第375話:「魔法の一言:1」
クラウスは、粗末な恰好をしていた。
まるでホテルに必需品などを供給している出入りの商人のような作業着姿で、歩行の助けにしている杖も、いつも使っている豪華な宝飾品つきのものではなく、平民が使っていてもおかしくない質素なものになっている。
その容姿を知らない者が見れば、この人物が前オストヴィーゼ公爵だとは誰も気がつかないだろうと思えるほどだった。
「クラウス殿!? いったい、どうして……」
「しーっ、声が大きいぞい、エドゥアルド殿」
慌てて立ち上がったエドゥアルドが驚きつつ頭を下げようとすると、クラウスは自身の口元に人差し指を当てながらウインクをしてそれを押しとどめる。

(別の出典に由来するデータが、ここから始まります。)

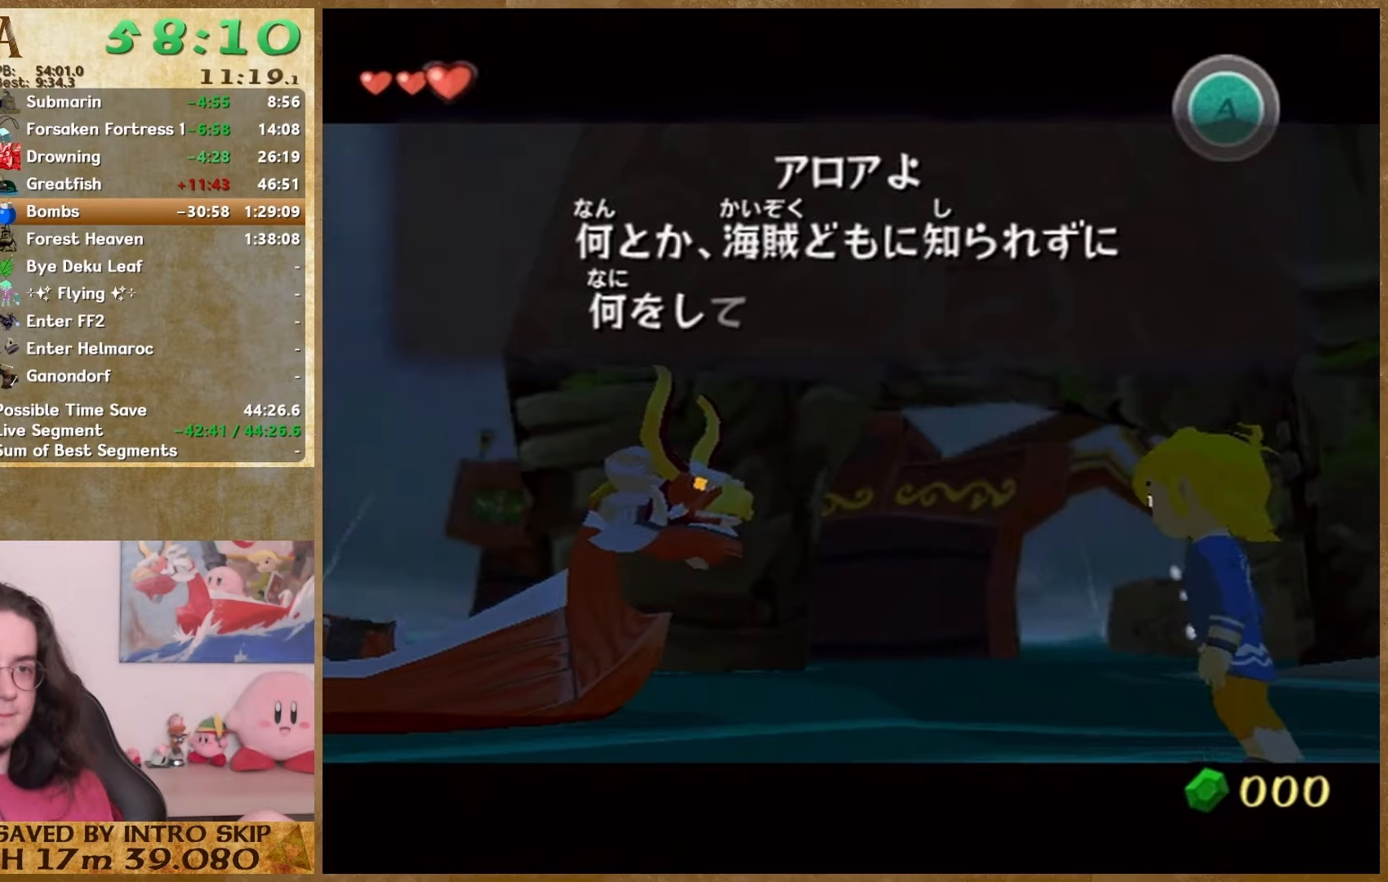
{"buttons": ["B"], "left_stick": "center", "right_stick": "center", "events": [[67, "A", "up"], [200, "B", "down"], [267, "A", "down"], [267, "B", "up"], [333, "A", "up"], [333, "B", "down"], [400, "A", "down"], [400, "B", "up"], [467, "A", "up"], [467, "B", "down"]]}
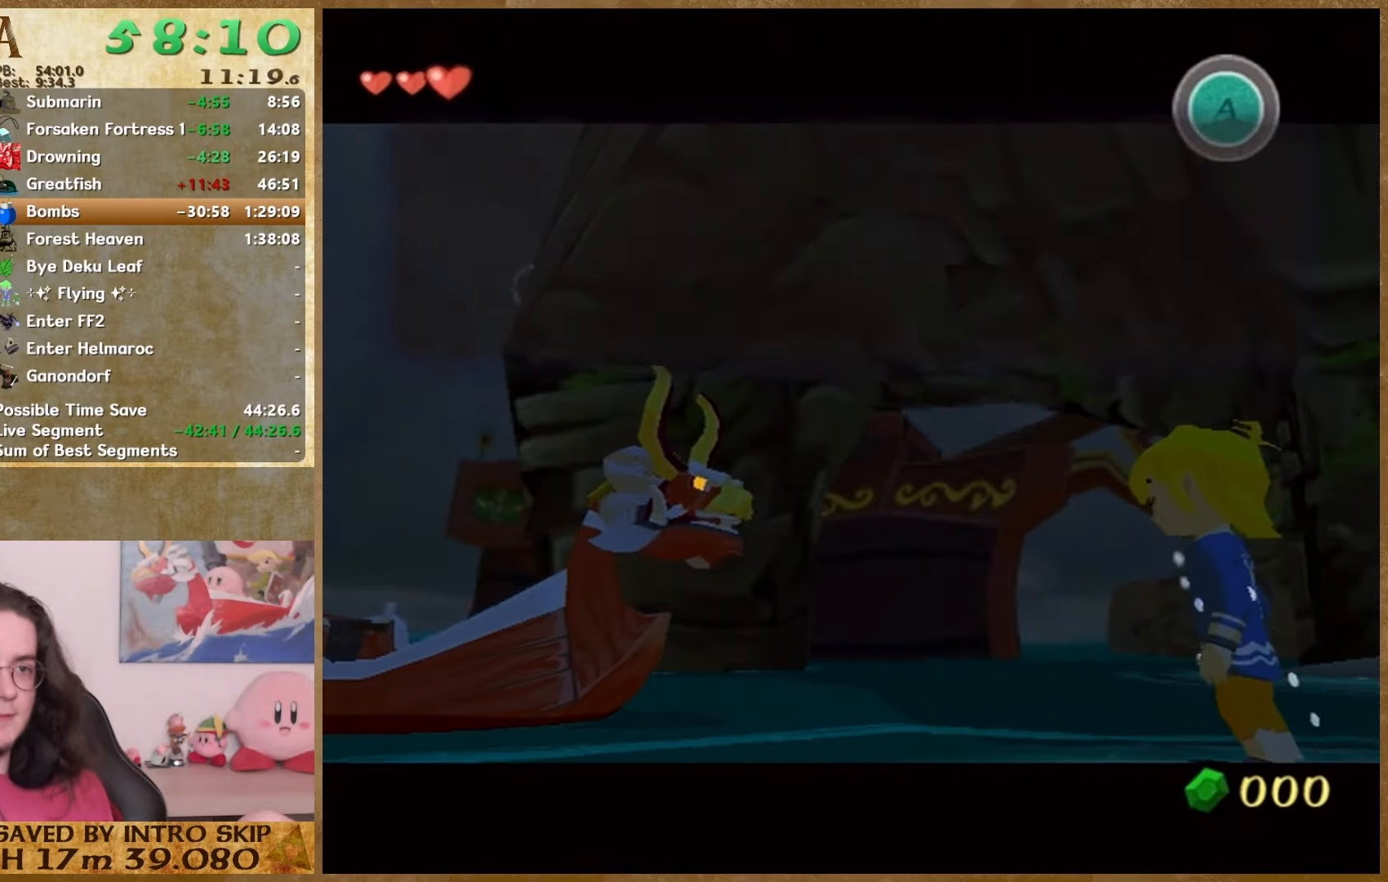
{"buttons": [], "left_stick": "down-right", "right_stick": "left", "events": [[33, "B", "up"], [333, "left_stick", "down"], [400, "right_stick", "left"], [433, "left_stick", "down-right"]]}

「朝早く、しかも査問の日じゃということはわしも知っておる。
しかし、エドゥアルド殿にどうしても直接会っておきたくての。
なにせ、ほら、今日の査問会がすべての[仕上げ]になるはずだからの」
クラウスはこれまで、その行動をベネディクトとフランツに警戒されないようにと、エドゥアルドと連帯していることを知られないために直接会うことは避けて来た。
しかし、今になってその決まりを破ったのは、彼がしかけた策略がいよいよ完成する……、今日、これから行われる査問会がその仕上げになると見ているためであるらしい。

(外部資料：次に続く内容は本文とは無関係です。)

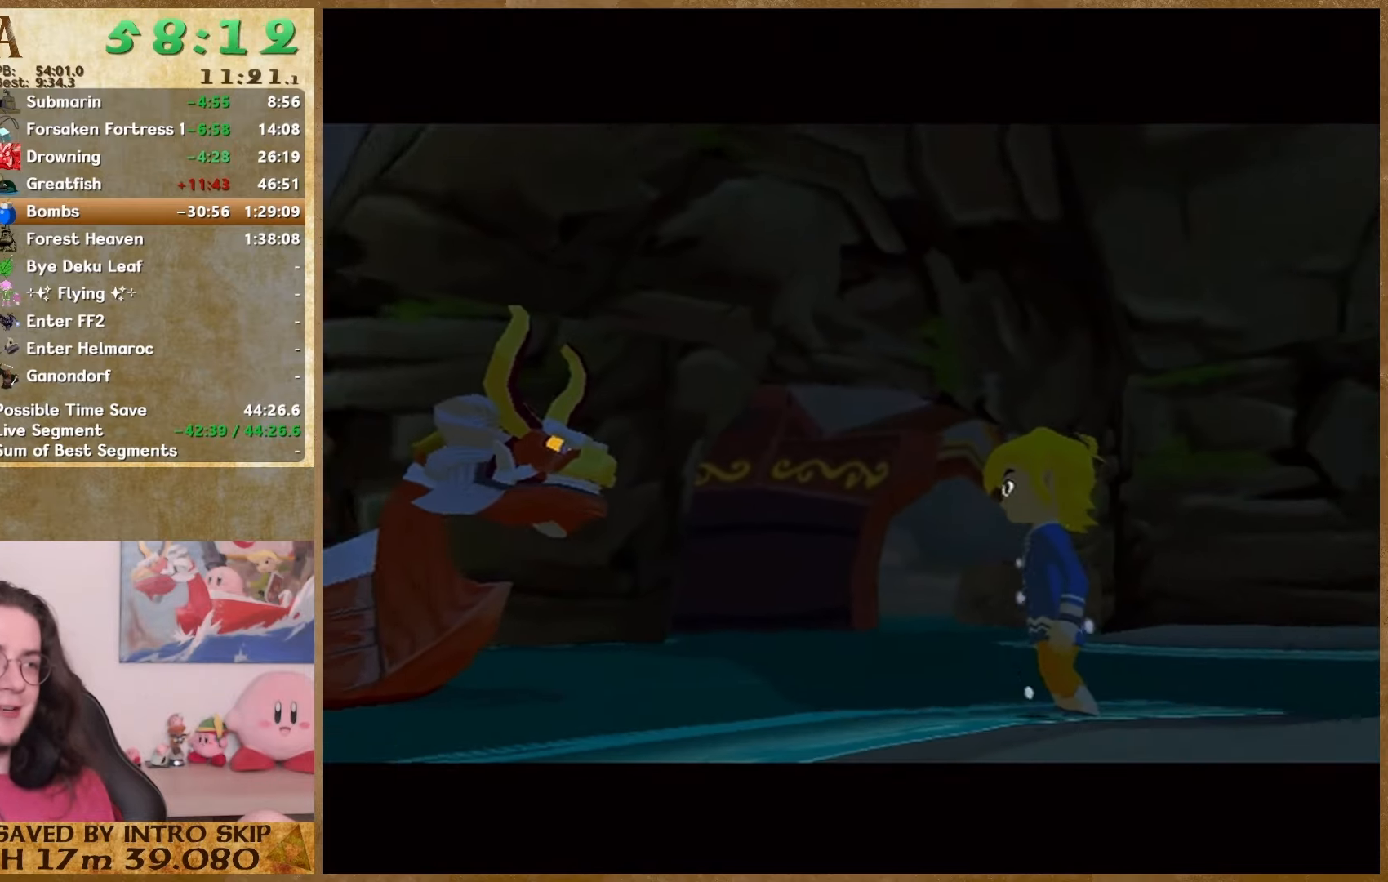
{"buttons": [], "left_stick": "down-right", "right_stick": "left", "events": []}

「本当なら、いつものようにメモで連絡をするんだがの。
せっかくじゃで、わしが直接、エドゥアルド殿に伝えたかったんじゃよ。
すべての総仕上げとなる、[魔法の一言]をな」
それからクラウスは、くっくっ、と喉を鳴らしながら不敵な笑みを浮かべる。
どうやら彼は、とっておきの秘策をエドゥアルドに伝えるために、危険を冒し、変装までしてここにやって来たらしい。
「なるほど、お話は分かりました。
でしたらぜひ、クラウス殿の策、お
クラウスの突然の訪問が緊急事態の類ではないことを知ってほっとしたエドゥアルドはそう言うと前オストヴィーゼ公爵にイスを指し示して勧める。
しかし、すぐに自分が寝間着姿のままであることに気がつき、しまった、という顔をした。
前公爵とはいえ目上の相手にこの格好で会うのは非礼に当たるのではないかと思ったのだ。
「すぐにお着替えをご用意いたしますね」
エドゥアルドの表情でその考えを察したルーシェが、急いで小走りになって部屋の奥へ向かおうとする。
「ああ、かまわん、かまわん。
お忍びで変装までして来ておるんじゃ、今さら恰好など気にせんよ。
それに、できれば多くの者が起き出してくる前に退散しておきたいでの」
だがクラウスがそれを押しとどめると、ルーシェは立ち止まってエドゥアルドの方を振り返る。
「クラウス殿がこうおっしゃっておられるのだ。
今は、お話を聞くことを優先しよう」
エドゥアルドがそう言ってうなずいてみせると、ルーシェは「かしこまりました」と言ってうなずき、それからエドゥアルドたちの近くにまで戻ってくると、クラウスのためにイスを引いた。
「おお、すまんのぅ」
そのルーシェのもてなしに気分を良くしたのか嬉しそうな笑顔でうなずくと、クラウスは早速、そのイスに腰かける。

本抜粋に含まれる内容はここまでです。